Outside of work, his commitment to tennis continued. He was one of the first members of the Claremont Tennis Club and won the club singles championship in 1981.
He became an accomplished and prolific wood carver, starting with spoons while a Boy Scout counselor, and expanding to large expressive sculptures that could be a mountain from one view and a woman reclining from another. He used wood that he purchased, that was donated by family and friends, or even picked up on a corner when he saw workers cutting down a particularly interesting tree.
But it was his climbing and mountaineering that really flourished, and nothing gave him more pleasure than sharing this interest with others. He joined students and friends at Joshua Tree in the winter, Idyllwild in the fall and spring, and the Sierra Nevada in the summer. One of his greatest achievements was joining his climbing partner, David Stevenson, to ascend Alpamayo, a 19,500 foot peak in the Cordillera Blanca of Peru in 1986. He even persuaded CMC to put up a tiny climbing wall behind the bleachers in the old gym.
He hiked with his daughter in the northwest, topped Mt. Whitney with his son, and car camped in most of the western U.S. National Parks with his wife. He took a group of CMC freshmen to Yosemite, and “we encountered bears, snow, mosquitoes, and students who did not want to carry a can of beans one inch further … and through it all, Professor Pinter-Lucke was calm, encouraging, and filled with endless optimism and humor,” one student wrote. He kept up with students long after they graduated, meeting them at climbing gyms, picking them up when the Pacific Crest Trail was closed by fire, and sharing tents with them on rainy backpacking trips.
Giving back to nature was equally important. Locally, he volunteered at the California Botanic Gardens and was a member of the leadership group of the Friends of the Claremont Hills Wilderness Park. He volunteered to be chair of the American Alpine Club Southwest Section when he saw the post was empty, and organized an annual banquet and other membership activities. He was the Access Fund Southern California regional coordinator for which he received the Reese Martin Award in 2010 for his leadership and support of Southern California climbing areas. He founded a nonprofit, the Idyllwild Climbers Alliance, and instituted annual Adopt a Crag trail clean-up festivals.

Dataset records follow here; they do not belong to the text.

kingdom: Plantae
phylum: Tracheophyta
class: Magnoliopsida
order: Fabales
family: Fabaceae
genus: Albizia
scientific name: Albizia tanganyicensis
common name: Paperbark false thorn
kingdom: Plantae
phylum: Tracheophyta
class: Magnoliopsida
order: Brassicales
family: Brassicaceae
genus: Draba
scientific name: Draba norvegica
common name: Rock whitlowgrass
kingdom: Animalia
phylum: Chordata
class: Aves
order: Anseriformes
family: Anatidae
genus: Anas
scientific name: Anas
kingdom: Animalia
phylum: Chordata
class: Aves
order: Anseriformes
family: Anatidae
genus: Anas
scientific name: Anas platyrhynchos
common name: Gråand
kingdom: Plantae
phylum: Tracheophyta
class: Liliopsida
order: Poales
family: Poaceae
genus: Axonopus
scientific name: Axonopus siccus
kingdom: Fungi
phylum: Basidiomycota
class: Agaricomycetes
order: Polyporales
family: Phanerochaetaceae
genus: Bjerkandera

He is survived by his wife, Claudia; sisters Jo and Ann; brother Karl (and Susan); sister-in-law Stephanie; daughter Lysa (and Andrew) and son Michael (and Analee); grandchildren Caeli, Mairead, Alice, and Wynn; and nephews and nieces Ben, Hannah, Eleanor, and Simon.
A celebration of life will be held on October 11. Please email clpinterlucke@gmail.com for details.
In lieu of flowers, donations may be made in Jim’s memory to California Botanic Garden at calbg.org/support; Claremont Hills Wilderness Park at claremontca.gov/activities-recreation; the Access Fund at accessfund.org; the Nature Conservancy at nature.org/en-us; or Whitman College at whitman.edu.